◆ **Exercise directions**: Every entry needs to be duplicated exactly.

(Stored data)
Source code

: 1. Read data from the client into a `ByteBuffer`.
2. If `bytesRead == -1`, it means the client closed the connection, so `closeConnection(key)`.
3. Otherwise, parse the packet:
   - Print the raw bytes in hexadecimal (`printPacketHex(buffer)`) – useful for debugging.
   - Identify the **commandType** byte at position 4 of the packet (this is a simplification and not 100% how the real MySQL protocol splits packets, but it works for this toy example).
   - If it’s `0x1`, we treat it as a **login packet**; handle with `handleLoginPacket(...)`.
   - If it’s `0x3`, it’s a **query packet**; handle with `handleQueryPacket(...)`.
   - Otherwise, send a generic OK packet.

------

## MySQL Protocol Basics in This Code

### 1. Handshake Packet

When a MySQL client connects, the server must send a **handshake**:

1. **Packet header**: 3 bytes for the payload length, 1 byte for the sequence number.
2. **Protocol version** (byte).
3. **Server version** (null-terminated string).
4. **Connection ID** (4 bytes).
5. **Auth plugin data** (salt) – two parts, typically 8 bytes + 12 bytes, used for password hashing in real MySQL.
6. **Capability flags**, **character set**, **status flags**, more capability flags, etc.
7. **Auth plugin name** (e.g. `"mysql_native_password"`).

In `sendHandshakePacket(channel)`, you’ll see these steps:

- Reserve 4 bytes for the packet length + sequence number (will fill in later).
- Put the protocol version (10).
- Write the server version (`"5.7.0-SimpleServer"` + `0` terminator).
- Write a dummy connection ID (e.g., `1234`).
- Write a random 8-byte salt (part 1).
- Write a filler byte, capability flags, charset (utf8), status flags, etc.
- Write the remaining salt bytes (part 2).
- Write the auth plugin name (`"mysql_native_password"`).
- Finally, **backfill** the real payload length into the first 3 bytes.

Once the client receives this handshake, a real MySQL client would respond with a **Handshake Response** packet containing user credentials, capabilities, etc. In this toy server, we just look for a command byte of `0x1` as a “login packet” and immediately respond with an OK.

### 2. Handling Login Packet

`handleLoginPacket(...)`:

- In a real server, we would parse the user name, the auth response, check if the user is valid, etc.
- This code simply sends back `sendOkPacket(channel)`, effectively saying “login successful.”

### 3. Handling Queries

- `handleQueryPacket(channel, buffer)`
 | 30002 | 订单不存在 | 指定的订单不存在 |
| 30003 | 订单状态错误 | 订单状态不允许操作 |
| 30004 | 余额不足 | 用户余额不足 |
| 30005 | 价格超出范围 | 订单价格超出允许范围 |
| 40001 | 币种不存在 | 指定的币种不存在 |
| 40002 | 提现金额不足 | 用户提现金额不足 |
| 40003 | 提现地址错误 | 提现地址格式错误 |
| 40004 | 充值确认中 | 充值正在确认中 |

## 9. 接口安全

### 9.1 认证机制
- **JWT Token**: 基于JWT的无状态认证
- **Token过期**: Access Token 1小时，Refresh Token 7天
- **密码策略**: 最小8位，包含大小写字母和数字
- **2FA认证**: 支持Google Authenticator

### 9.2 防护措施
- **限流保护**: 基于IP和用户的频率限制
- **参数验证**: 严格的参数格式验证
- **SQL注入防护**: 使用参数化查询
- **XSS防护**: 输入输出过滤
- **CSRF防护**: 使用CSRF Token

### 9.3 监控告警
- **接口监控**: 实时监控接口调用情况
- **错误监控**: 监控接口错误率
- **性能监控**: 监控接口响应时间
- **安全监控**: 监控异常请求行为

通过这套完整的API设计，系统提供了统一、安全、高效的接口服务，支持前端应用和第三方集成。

◆ **Solution**:
Source code

: 1. Read data from the client into a `ByteBuffer`.
2. If `bytesRead == -1`, it means the client closed the connection, so `closeConnection(key)`.
3. Otherwise, parse the packet:
   - Print the raw bytes in hexadecimal (`printPacketHex(buffer)`) – useful for debugging.
   - Identify the **commandType** byte at position 4 of the packet (this is a simplification and not 100% how the real MySQL protocol splits packets, but it works for this toy example).
   - If it’s `0x1`, we treat it as a **login packet**; handle with `handleLoginPacket(...)`.
   - If it’s `0x3`, it’s a **query packet**; handle with `handleQueryPacket(...)`.
   - Otherwise, send a generic OK packet.

------

## MySQL Protocol Basics in This Code

### 1. Handshake Packet

When a MySQL client connects, the server must send a **handshake**:

1. **Packet header**: 3 bytes for the payload length, 1 byte for the sequence number.
2. **Protocol version** (byte).
3. **Server version** (null-terminated string).
4. **Connection ID** (4 bytes).
5. **Auth plugin data** (salt) – two parts, typically 8 bytes + 12 bytes, used for password hashing in real MySQL.
6. **Capability flags**, **character set**, **status flags**, more capability flags, etc.
7. **Auth plugin name** (e.g. `"mysql_native_password"`).

In `sendHandshakePacket(channel)`, you’ll see these steps:

- Reserve 4 bytes for the packet length + sequence number (will fill in later).
- Put the protocol version (10).
- Write the server version (`"5.7.0-SimpleServer"` + `0` terminator).
- Write a dummy connection ID (e.g., `1234`).
- Write a random 8-byte salt (part 1).
- Write a filler byte, capability flags, charset (utf8), status flags, etc.
- Write the remaining salt bytes (part 2).
- Write the auth plugin name (`"mysql_native_password"`).
- Finally, **backfill** the real payload length into the first 3 bytes.

Once the client receives this handshake, a real MySQL client would respond with a **Handshake Response** packet containing user credentials, capabilities, etc. In this toy server, we just look for a command byte of `0x1` as a “login packet” and immediately respond with an OK.

### 2. Handling Login Packet

`handleLoginPacket(...)`:

- In a real server, we would parse the user name, the auth response, check if the user is valid, etc.
- This code simply sends back `sendOkPacket(channel)`, effectively saying “login successful.”

### 3. Handling Queries

- `handleQueryPacket(channel, buffer)`
 | 30002 | 订单不存在 | 指定的订单不存在 |
| 30003 | 订单状态错误 | 订单状态不允许操作 |
| 30004 | 余额不足 | 用户余额不足 |
| 30005 | 价格超出范围 | 订单价格超出允许范围 |
| 40001 | 币种不存在 | 指定的币种不存在 |
| 40002 | 提现金额不足 | 用户提现金额不足 |
| 40003 | 提现地址错误 | 提现地址格式错误 |
| 40004 | 充值确认中 | 充值正在确认中 |

## 9. 接口安全

### 9.1 认证机制
- **JWT Token**: 基于JWT的无状态认证
- **Token过期**: Access Token 1小时，Refresh Token 7天
- **密码策略**: 最小8位，包含大小写字母和数字
- **2FA认证**: 支持Google Authenticator

### 9.2 防护措施
- **限流保护**: 基于IP和用户的频率限制
- **参数验证**: 严格的参数格式验证
- **SQL注入防护**: 使用参数化查询
- **XSS防护**: 输入输出过滤
- **CSRF防护**: 使用CSRF Token

### 9.3 监控告警
- **接口监控**: 实时监控接口调用情况
- **错误监控**: 监控接口错误率
- **性能监控**: 监控接口响应时间
- **安全监控**: 监控异常请求行为

通过这套完整的API设计，系统提供了统一、安全、高效的接口服务，支持前端应用和第三方集成。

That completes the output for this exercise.